Le développement du véhicule autonome dans le monde
L’Union Européenne est la première à tenter des expériences transfrontalières. Néanmoins le véhicule autonome fait l’objet de tests partout dans le monde et bénéficie de nombreuses autres avancées.
L’expérience sur la 5G de BMW en Corée du Sud en est un bon exemple. Sur un circuit, un véhicule a été capable de rouler à plus de 100 km/h tout en étant capable de streamer une vidéo 4K et 360° sans aucun problème. Ce genre de test est très encourageant pour le V2V, mais aussi plus généralement pour le V2X (Vehicule to Everything). En effet, un véhicule capable de communiquer et de recevoir de très nombreuses informations à grande vitesse pourra prédire, calculer et prévenir les dangers. C’est ce type de technologie qui selon Renault équipera les prochaines F1 pour communiquer avec les autres véhicules et éviter les accidents.
Une autre expérimentation intéressante concerne le déploiement de 100 Volvo autonomes sur les routes des villes chinoises. La Chine est connue pour son trafic gigantesque et des accidents liés à des approximations du code de la route, entraînant près de 200 000 morts par an. L’objectif est alors d’améliorer l’intelligence des véhicules. Pour apprendre il faut en effet expérimenter et subir des environnements variés. La conduite chinoise a été jugée par Volvo comme étant la plus à même de donner le plus d’entrées qui permettront au véhicule autonome de demain d’être à son aise dans presque n’importe quelle situation. De plus les conditions climatiques très variées permettront de tester de nombreux critères généralement évités par Google ou Apple en Californie.
Si Volvo réussit à faire fonctionner ses véhicules sur les routes chinoises, alors la compagnie sait que son modèle sera assez bon pour remplir son objectif : que personne ne soit gravement blessé ou tué dans une voiture Volvo d’ici 2020.

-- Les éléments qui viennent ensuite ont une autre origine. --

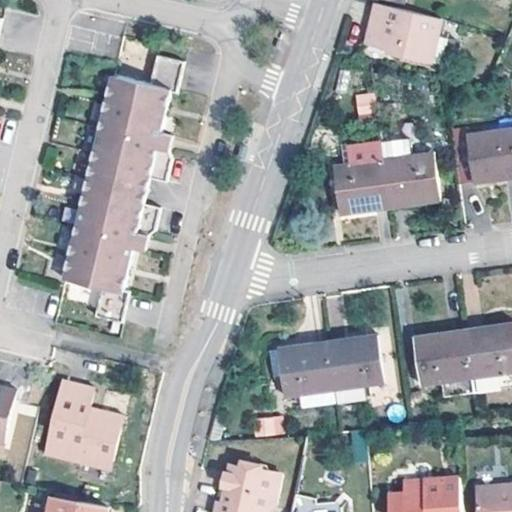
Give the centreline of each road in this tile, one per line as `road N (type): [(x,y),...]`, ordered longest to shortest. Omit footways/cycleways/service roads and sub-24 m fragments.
road 1 (residential): [(229,65),(160,349)]
road 2 (residential): [(234,267),(276,279),(511,246)]
road 3 (residential): [(0,264),(62,0)]
road 4 (tertiary): [(166,511),(166,468),(187,381),(234,267)]
road 5 (tertiary): [(234,267),(293,89)]
road 6 (residential): [(111,0),(238,29)]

Le véhicule autonome a encore du chemin à parcourir, mais l’engouement européen et mondial pour cette technologie permet d’envisager un futur pas si lointain où nous pourrons traverser des continents entiers sans jamais mettre la main sur le volant. Reste désormais à savoir où naîtra ce projet et si les ambitions de la Commission Européenne porteront leurs fruits.